| WHAT TO PRODUCE |
Return each line of the records below that contains the string "machinery".

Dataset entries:
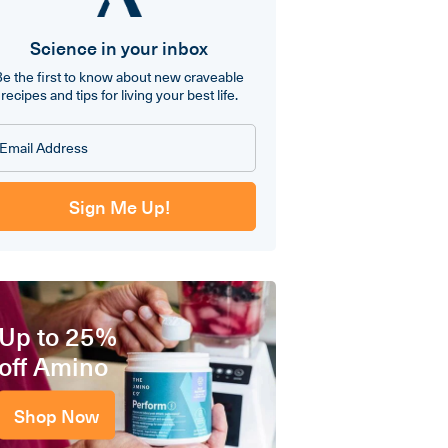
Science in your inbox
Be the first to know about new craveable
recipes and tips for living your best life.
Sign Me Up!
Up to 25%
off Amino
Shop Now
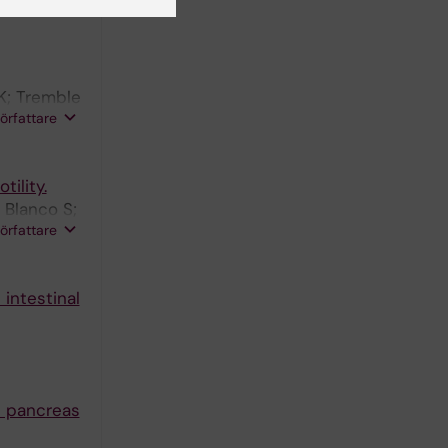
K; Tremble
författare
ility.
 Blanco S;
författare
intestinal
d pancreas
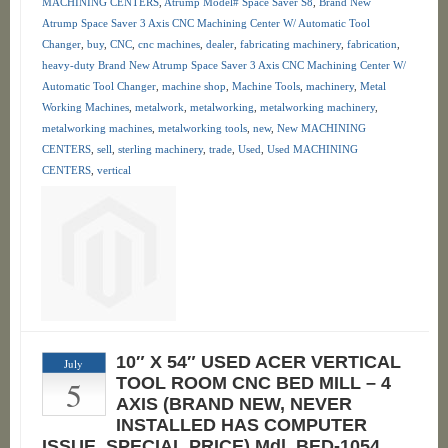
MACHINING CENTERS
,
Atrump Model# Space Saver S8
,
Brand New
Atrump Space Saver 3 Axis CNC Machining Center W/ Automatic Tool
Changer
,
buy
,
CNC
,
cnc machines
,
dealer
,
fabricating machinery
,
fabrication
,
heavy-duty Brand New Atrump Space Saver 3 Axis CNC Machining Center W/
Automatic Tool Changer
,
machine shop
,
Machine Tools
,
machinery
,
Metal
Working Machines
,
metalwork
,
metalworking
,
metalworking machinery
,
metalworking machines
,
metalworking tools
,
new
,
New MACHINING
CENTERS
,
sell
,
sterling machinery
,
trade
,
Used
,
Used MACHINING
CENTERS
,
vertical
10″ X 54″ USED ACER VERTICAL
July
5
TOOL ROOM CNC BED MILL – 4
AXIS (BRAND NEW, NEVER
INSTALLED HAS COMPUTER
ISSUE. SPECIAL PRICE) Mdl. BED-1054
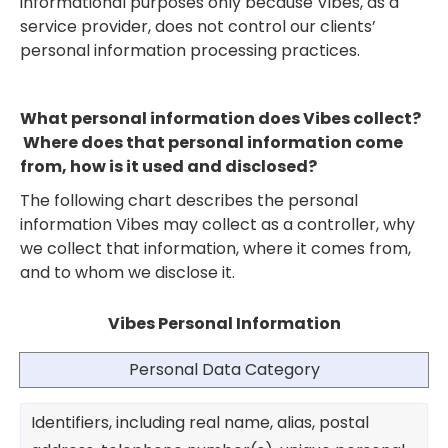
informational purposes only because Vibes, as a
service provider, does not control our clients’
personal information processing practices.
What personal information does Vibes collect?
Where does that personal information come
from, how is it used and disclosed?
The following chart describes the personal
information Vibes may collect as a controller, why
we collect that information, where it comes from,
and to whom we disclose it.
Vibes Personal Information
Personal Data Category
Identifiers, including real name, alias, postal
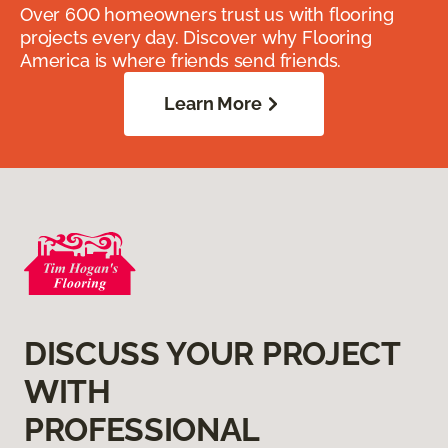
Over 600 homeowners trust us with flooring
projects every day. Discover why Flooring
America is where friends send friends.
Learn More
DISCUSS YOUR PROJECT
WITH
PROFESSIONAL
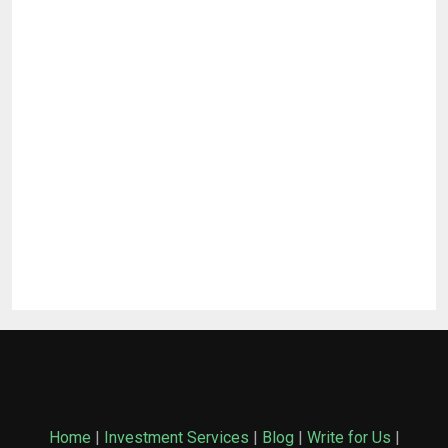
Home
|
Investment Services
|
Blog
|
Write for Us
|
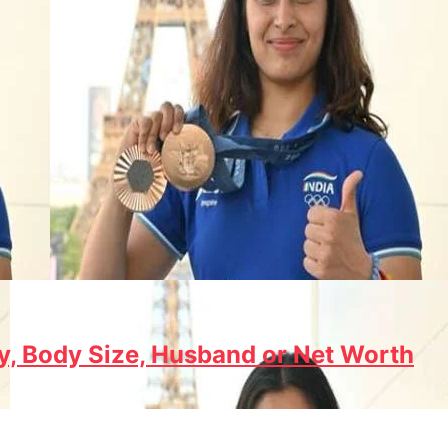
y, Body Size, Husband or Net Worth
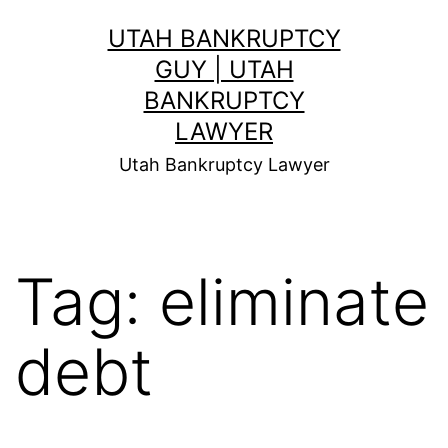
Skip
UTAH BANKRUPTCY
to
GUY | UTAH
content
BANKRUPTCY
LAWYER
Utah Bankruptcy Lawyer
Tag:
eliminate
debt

--

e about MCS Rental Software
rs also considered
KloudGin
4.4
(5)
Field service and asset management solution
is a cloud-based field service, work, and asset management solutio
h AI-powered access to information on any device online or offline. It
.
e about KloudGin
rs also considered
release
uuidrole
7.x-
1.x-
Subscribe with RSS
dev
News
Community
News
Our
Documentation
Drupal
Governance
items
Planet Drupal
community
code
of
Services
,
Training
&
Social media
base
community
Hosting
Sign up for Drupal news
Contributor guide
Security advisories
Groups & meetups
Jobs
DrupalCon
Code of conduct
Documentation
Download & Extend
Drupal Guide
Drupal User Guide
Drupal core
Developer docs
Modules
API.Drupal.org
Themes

---

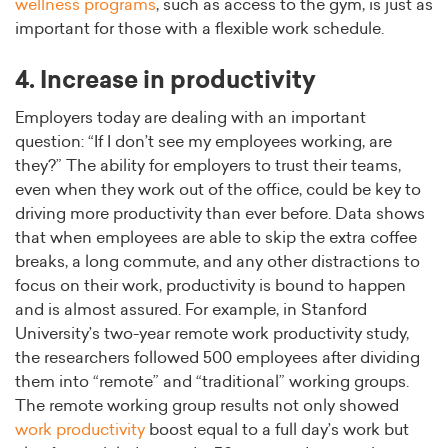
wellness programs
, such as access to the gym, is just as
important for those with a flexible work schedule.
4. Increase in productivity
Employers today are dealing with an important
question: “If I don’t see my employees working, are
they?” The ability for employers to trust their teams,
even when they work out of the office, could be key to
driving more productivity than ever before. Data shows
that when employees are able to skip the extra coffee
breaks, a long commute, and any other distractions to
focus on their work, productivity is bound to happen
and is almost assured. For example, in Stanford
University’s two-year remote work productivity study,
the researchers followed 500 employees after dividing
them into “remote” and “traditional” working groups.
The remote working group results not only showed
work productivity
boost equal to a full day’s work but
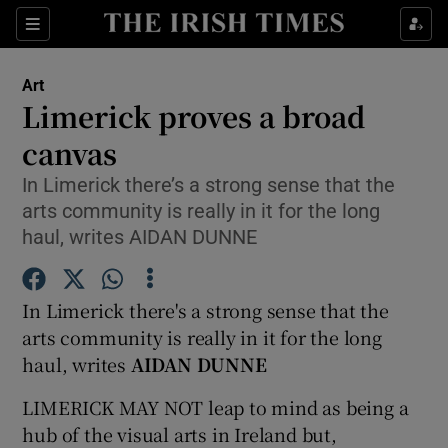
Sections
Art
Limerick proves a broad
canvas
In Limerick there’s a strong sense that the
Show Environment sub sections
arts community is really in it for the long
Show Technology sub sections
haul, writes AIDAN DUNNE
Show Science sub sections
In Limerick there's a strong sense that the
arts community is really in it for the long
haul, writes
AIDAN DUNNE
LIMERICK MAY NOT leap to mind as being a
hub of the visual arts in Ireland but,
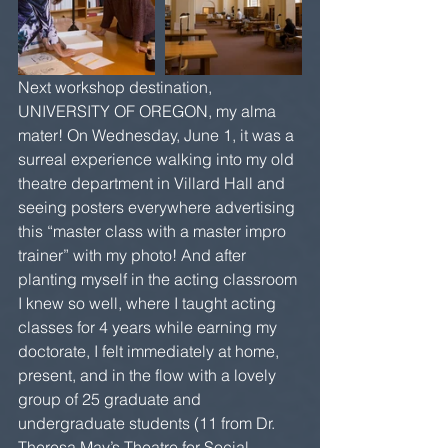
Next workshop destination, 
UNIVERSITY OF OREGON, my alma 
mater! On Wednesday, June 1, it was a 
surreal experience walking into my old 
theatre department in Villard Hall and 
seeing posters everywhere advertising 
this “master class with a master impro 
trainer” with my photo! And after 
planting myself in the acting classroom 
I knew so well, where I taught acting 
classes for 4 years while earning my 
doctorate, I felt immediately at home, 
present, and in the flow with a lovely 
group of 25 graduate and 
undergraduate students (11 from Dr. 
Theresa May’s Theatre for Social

| YOUR SOLUTION |
fabricating machinery
machinery
metalworking machinery
sterling machinery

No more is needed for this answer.